I had to add the container=lxc environment variable to fix an issue with debootstrap which had the error:
mknod: /deb-test/target/test-dev-null: Operation not permitted
E: Cannot install into target '/deb-test/target' mounted with noexec or nodev
Adding that environment variable seems to fix that issue, but then when I run distrobuilder, I get this error:
Error: Failed to setup chroot: Failed to populate /dev: Failed to create "/dev/console": operation not permitted
This seems like a similar problem as what debootstrap was complaining about. Is there a way to work around this? Is it possible to use distrobuilder inside an lxd container?
Thanks for the information. It seems from what you say, that I’ll be unable to activate these features in this environment.
Follow up question: would you say that it is in principle impossible to build a container image without these features? Or are there potential workarounds? I’m surprised that the namespace features don’t allow for this, since I assume that producing a container image does not in any way need to “effect” the host system. So why does it apparently need dangerous powers to build an innocent image?
Image building usually heavily relies on three things:
chroot (with separate /dev, /proc and /sys mounts)
creation of arbitrary device nodes (to populate /dev mostly)
mounting of disk images (iso, img, …)
Then when building VM images, you can add creation of disk images and partition tables to that list.

- - - - -

**WRITTEN INSTRUCTION A**
List the things that the forum thread says image building usually heavily relies on.
The records have no connection to the forum thread.

- - - - -

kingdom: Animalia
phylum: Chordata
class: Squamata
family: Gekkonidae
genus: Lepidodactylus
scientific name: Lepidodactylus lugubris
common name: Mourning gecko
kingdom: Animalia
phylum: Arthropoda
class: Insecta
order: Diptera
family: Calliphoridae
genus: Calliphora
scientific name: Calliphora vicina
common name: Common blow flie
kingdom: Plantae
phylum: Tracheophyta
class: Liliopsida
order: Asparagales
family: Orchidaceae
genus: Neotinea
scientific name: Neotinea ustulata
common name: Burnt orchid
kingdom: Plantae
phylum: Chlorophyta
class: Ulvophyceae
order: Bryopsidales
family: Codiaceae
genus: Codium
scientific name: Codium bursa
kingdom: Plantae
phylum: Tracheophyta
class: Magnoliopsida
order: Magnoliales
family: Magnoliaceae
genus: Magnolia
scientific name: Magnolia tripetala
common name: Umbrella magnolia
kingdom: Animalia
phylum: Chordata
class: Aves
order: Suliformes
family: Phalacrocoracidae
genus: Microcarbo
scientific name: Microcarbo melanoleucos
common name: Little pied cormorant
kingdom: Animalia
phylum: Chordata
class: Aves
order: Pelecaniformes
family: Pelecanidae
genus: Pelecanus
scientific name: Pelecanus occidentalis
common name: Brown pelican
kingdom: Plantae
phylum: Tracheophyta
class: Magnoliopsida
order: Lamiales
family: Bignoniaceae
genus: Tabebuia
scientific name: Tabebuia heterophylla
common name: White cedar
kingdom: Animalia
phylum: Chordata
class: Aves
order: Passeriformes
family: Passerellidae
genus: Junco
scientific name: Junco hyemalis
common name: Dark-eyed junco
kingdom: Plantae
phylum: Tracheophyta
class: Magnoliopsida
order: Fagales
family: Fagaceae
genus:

- - - - -

**WRITTEN INSTRUCTION B**
Output the lines of the records exactly, starting at the line containing "phylum: Arthropoda" and ending at the last line of the records.

**WRITTEN ANSWER A**
- chroot (with separate /dev, /proc and /sys mounts)
- creation of arbitrary device nodes (to populate /dev mostly)
- mounting of disk images (iso, img, …)

**WRITTEN ANSWER B**
phylum: Arthropoda
class: Insecta
order: Diptera
family: Calliphoridae
genus: Calliphora
scientific name: Calliphora vicina
common name: Common blow flie
kingdom: Plantae
phylum: Tracheophyta
class: Liliopsida
order: Asparagales
family: Orchidaceae
genus: Neotinea
scientific name: Neotinea ustulata
common name: Burnt orchid
kingdom: Plantae
phylum: Chlorophyta
class: Ulvophyceae
order: Bryopsidales
family: Codiaceae
genus: Codium
scientific name: Codium bursa
kingdom: Plantae
phylum: Tracheophyta
class: Magnoliopsida
order: Magnoliales
family: Magnoliaceae
genus: Magnolia
scientific name: Magnolia tripetala
common name: Umbrella magnolia
kingdom: Animalia
phylum: Chordata
class: Aves
order: Suliformes
family: Phalacrocoracidae
genus: Microcarbo
scientific name: Microcarbo melanoleucos
common name: Little pied cormorant
kingdom: Animalia
phylum: Chordata
class: Aves
order: Pelecaniformes
family: Pelecanidae
genus: Pelecanus
scientific name: Pelecanus occidentalis
common name: Brown pelican
kingdom: Plantae
phylum: Tracheophyta
class: Magnoliopsida
order: Lamiales
family: Bignoniaceae
genus: Tabebuia
scientific name: Tabebuia heterophylla
common name: White cedar
kingdom: Animalia
phylum: Chordata
class: Aves
order: Passeriformes
family: Passerellidae
genus: Junco
scientific name: Junco hyemalis
common name: Dark-eyed junco
kingdom: Plantae
phylum: Tracheophyta
class: Magnoliopsida
order: Fagales
family: Fagaceae
genus:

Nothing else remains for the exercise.